Among the severe health consequences that have been correlated with alcohol abuse are defects in myelin formation during fetal development, and demyelination during adulthood. The long term goal of the research being initiated in this proposal is to understand the cellular and molecular mechanisms underlying myelin defects that accompany alcohol abuse. Myelin is a multi-lamellar membrane which serves as an electrical insulator to facilitate neurotransmission. Defects in myelin as a result of insult or injury can dramatically affect neurotransmission. In the central nervous system (CNS), myelin is elaborated by oligodendroglial cells.

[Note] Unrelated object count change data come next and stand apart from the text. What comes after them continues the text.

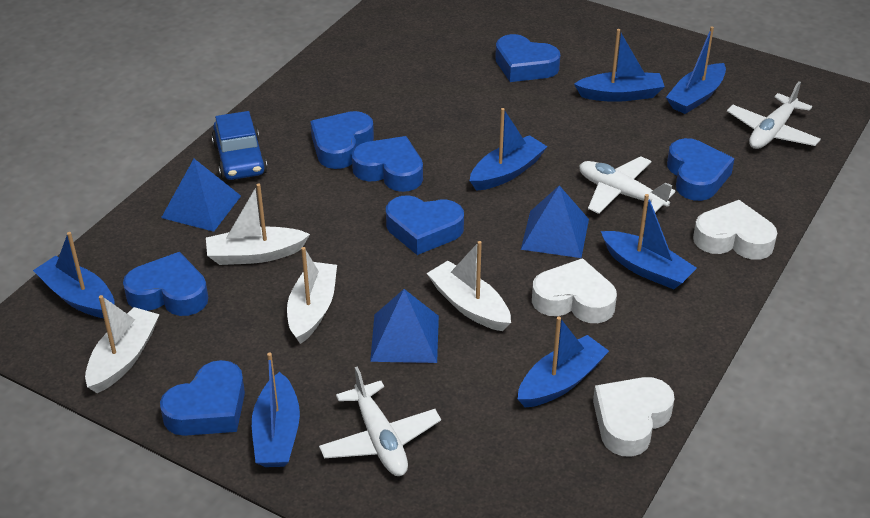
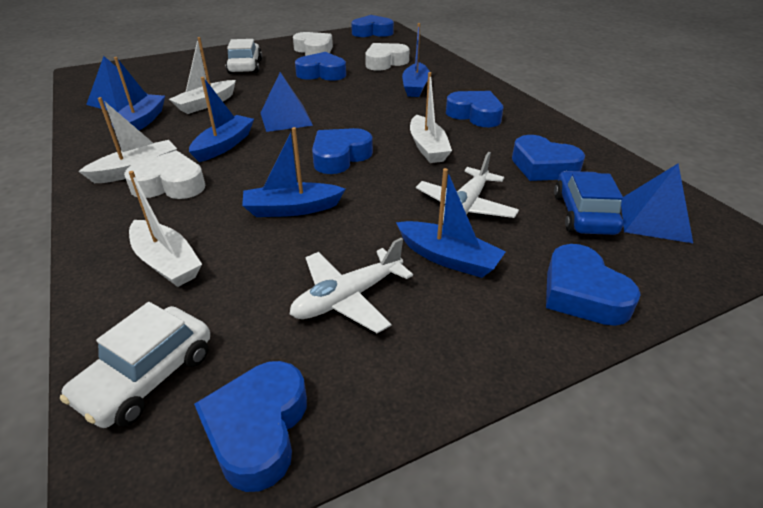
blue boat: [33,232,115,318] [252,353,300,467] [470,108,548,191] [518,317,609,408] [574,29,665,102] [601,194,697,289] [666,26,726,114] = 7 -> [112,57,165,130] [189,77,254,162] [242,127,345,217] [396,168,506,278] [402,23,430,97] = 5
white car: none = 0 -> [60,302,210,428] [226,39,262,74] = 2
white plane: [319,367,441,476] [579,156,676,214] [727,81,821,149] = 3 -> [290,238,413,333] [416,152,519,223] = 2

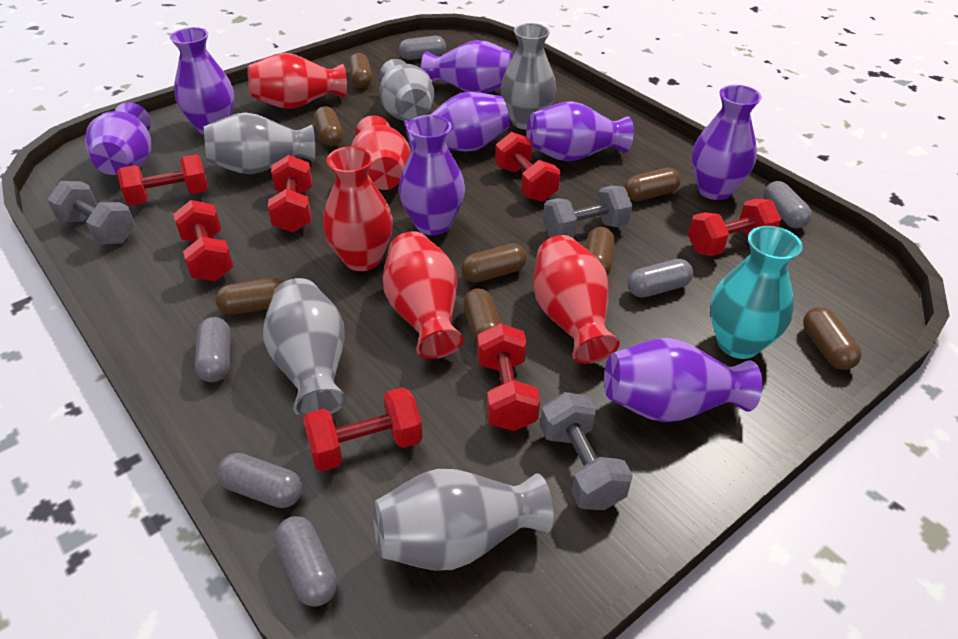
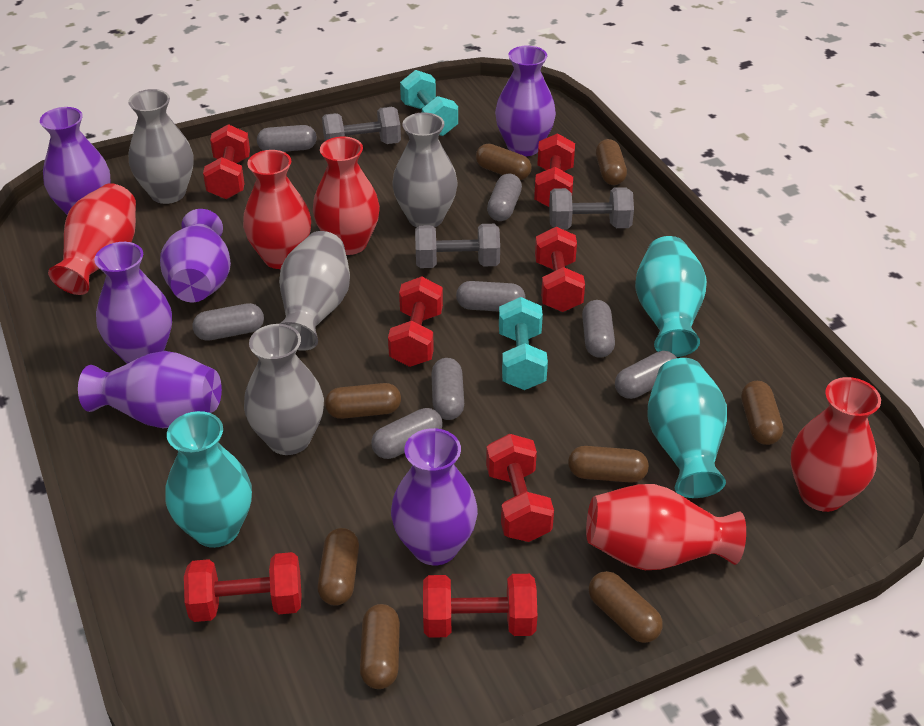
grey capsule: [195,317,231,382] [217,453,303,508] [274,516,337,607] [399,36,446,60] [627,259,693,298] [763,181,812,228] = 6 -> [192,303,264,341] [257,125,317,152] [371,408,443,459] [431,358,464,420] [456,281,526,312] [487,174,522,221] [582,300,615,358] [615,351,677,399] = 8
grey vase: [204,112,315,174] [263,278,346,418] [373,469,553,571] [380,59,434,121] [501,23,556,130] = 5 -> [128,89,193,204] [244,324,324,455] [279,231,350,351] [392,112,458,227] = 4
purple vase: [85,102,151,175] [170,27,234,135] [399,115,465,235] [404,92,510,151] [421,40,514,93] [526,101,634,162] [604,338,762,422] [692,85,762,200] = 8 -> [40,107,111,215] [78,351,222,429] [94,242,172,364] [160,209,231,303] [391,428,478,565] [495,46,556,156] = 6
turquoise dumbbell: none = 0 -> [400,70,458,136] [499,297,548,390] = 2
turquoise vase: [710,226,803,359] = 1 -> [165,411,252,548] [635,236,707,357] [647,358,727,498] = 3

Specific Aim 1 of this proposal is to determine when in their development oligodendroglia are sensitive to ethanol, and which aspects of their development (proliferation, cell death, and/or differentiation are affected by ethanol. Oligodendroglial progenitors, pre-oligodendroglia, and mature oligodendroglia (immunoselected using antibodies to stage- specific antigens)will be cultured under control conditions or with clinically relevant levels of ethanol. The effects of ethanol exposure will be determined by assessment of cell proliferation, cell death, and differentiation. Alcohol, which has been shown to interfere with cellular responses to growth factors, may disrupt oligodendroglial responses to growth factors which regulate their proliferation and maturation, and thus, prevent myelin formation and/or maintenance.
Specific Aim 2 of this proposal is to determine if oligodendroglial responses to PDGF and IGF-1 are disrupted by ethanol exposure in vitro. Immunopanned populations of oligodendroglial progenitors, pre-oligodendroglia, and mature oligodendroglia will be cultured with PDGF or IGF-1 in the presence or absence of ethanol. Cellular responses will be evaluated as for Specific Aim 1. Experiments in Aim 2 are designed to test one possible mechanism that could underlie myelin defects that accompany exposure to alcohol, and contribute to design of therapeutic strategies to ameliorate these defects.